Geçitköy Göleti can çekişiyor… Yaza yetişecek dendi önce, olmadı. Sonra Ağustos’a olur dediler, o da olmadı. Son olarak 30 Ağustos’ta gölette Türkiye’den su verilmeye başlanacak dendi, o da olmadı. Şimdi Tarım Bakanı “göletteki su 20 Eylül’e kadar yeter” diye açıklama yapıyor. Merak ediyorum; Acaba Tarım Bakanı denizdeki boru tamiratının ne aşamada olduğunu biliyor mu? Birileri Tarım Bakanımızı kaale alıp gerçekçi, doğru bilgileri veriyor mu yoksa Tarım Bakanı Oğuz, içinden geleni, umut ettiğini, öylesine açıklayarak toplumu oyalamaya mı çalışıyor?

Hangisi emin değilim ama gerçek olan şu ki; Geçitköy’de su kalmadı.

Geçitköy’de su kalmazken diğer göletlerimizde yağmur zamanı yağmur suyunun tutulmayış nedenlerini araştırdık mı, göletlerin suyu tutması için önlemler aldık mı, göletlere giden su yollarının önünü açtık mı, temizlik yaptık mı, boşa giden suyun yolunu göletlere yönlendirebildik mi?

Şimdi oturmuş, kopan boruların tamir edilmesini ve Türkiye’den su gelmesini bekliyoruz. Tamam da bu su Türkiye’den 5 yıl önce gelmeye başladı. Yani oradan su gelmese şimdi susuzluk içinde gark gark mı edecektik! Corona’dan değil de susuzluktan mı gidecektik yani! Afrika’nın bir kabile topluluğu gibi… Vay be!


Köyün içinde tüfek sesleri… Neymiş? Av.

Dün sabah silah sesleriyle uyandım.
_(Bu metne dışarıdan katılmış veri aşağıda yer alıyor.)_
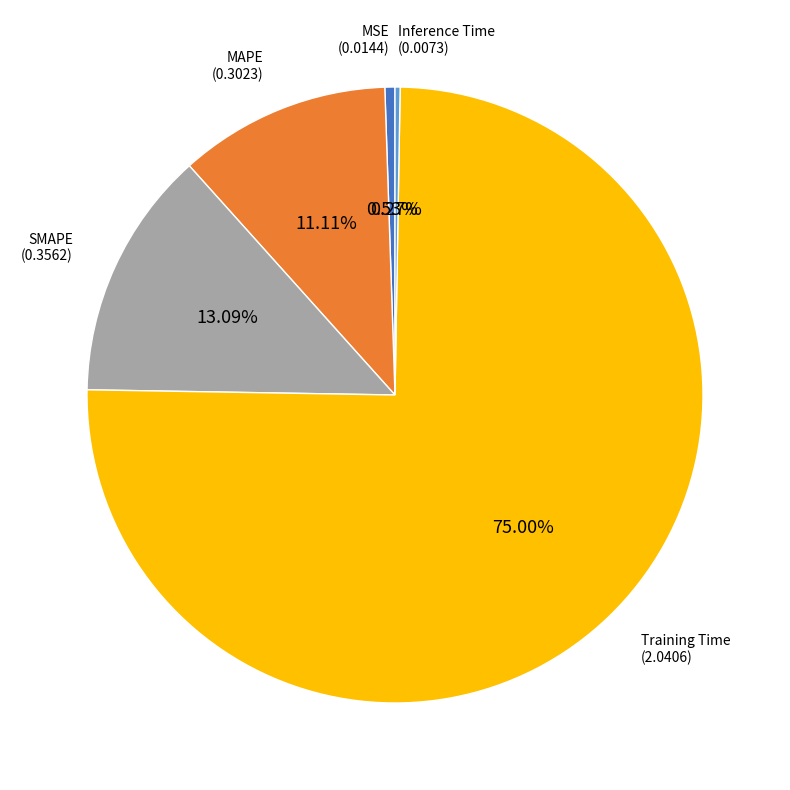

Does any single category account for the majority?

Yes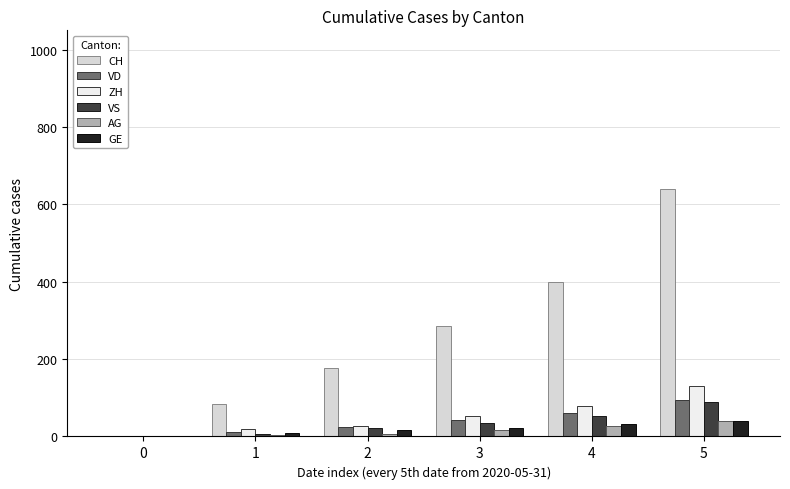

How many CH values are between 84 and 399?

4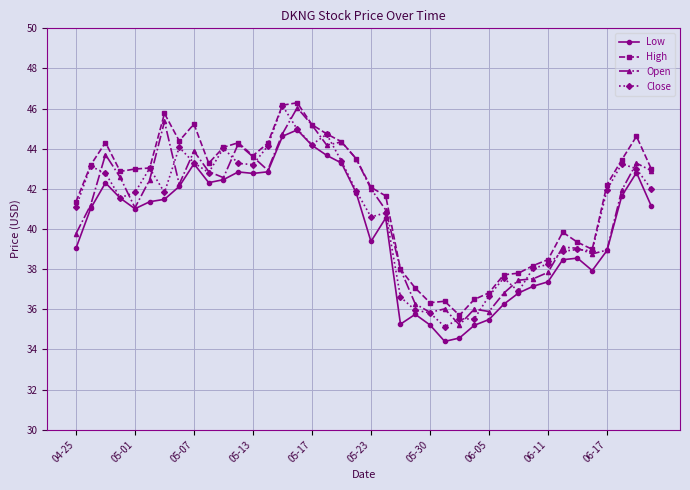

What is the value of the Open point at the 35th from the left?

39.0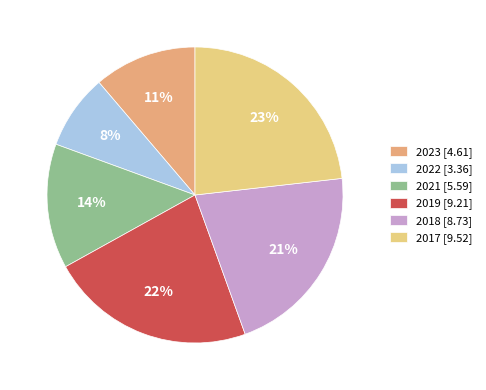

Combined, do 2019 [9.21] and 2018 [8.73] account for over 50%?

No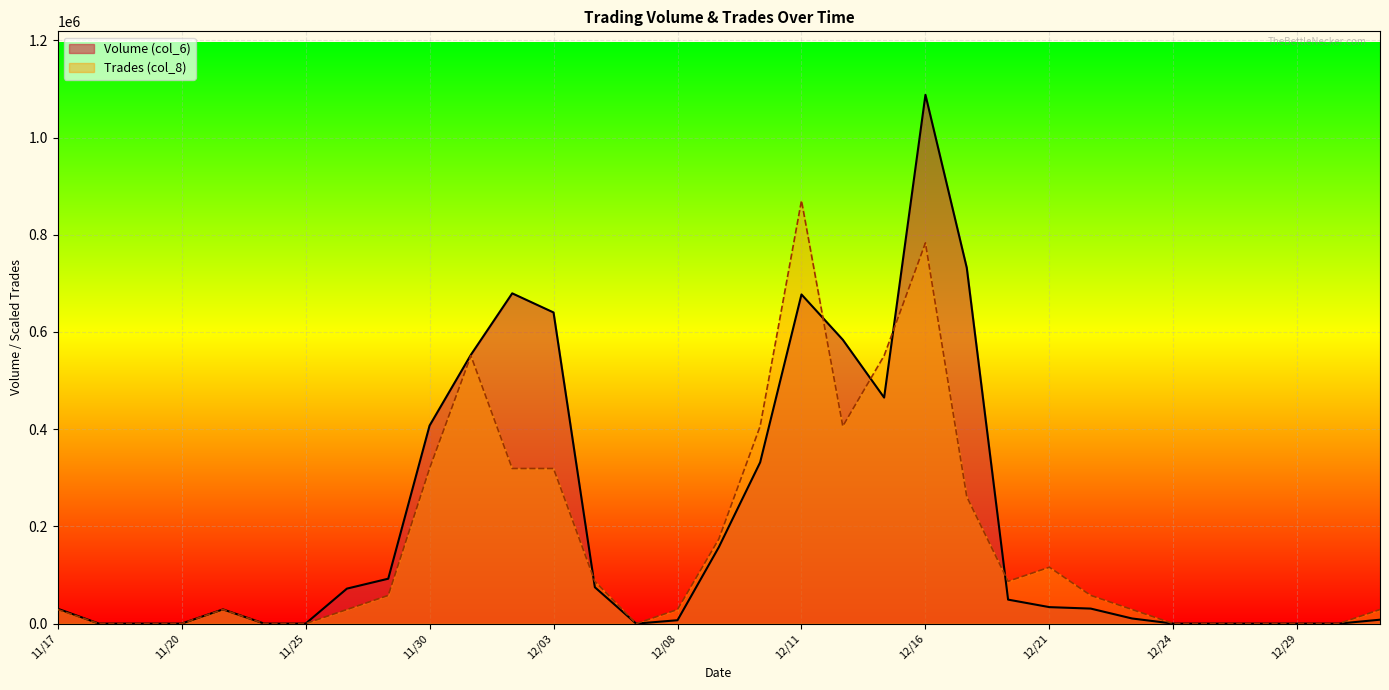

What is the value of the Volume (col_6) point at the 26th from the left?

30900.0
Silah derken av tüfeğinden söz ediyorum… Sabah derken de sabahın körü… Güneş henüz ışınlarını yaymaya başlamış. Köyün içinden geliyor sesler neredeyse… Lapta’nın ortasında silahlar atılıyor… Çünkü Lapta’nın neredeyse içi, evlerin yanı av bölgesi olarak ilan edilmiş. Geçen av döneminde de duymuştum sesleri ama bu kez daha da çok silah sesi, arka arkaya…

Avcılar çok mu özlemiş silahla oynamayı yoksa av hayvanı çok mu olmuş bölgede bilmiyorum ama neredeyse bir savaşın içindeymişim gibi… Pat, pat, pat… Hiç durmadan… Birkaç saniye sessizlik, ardından yine seri bir tüfek sesi… Korkunç.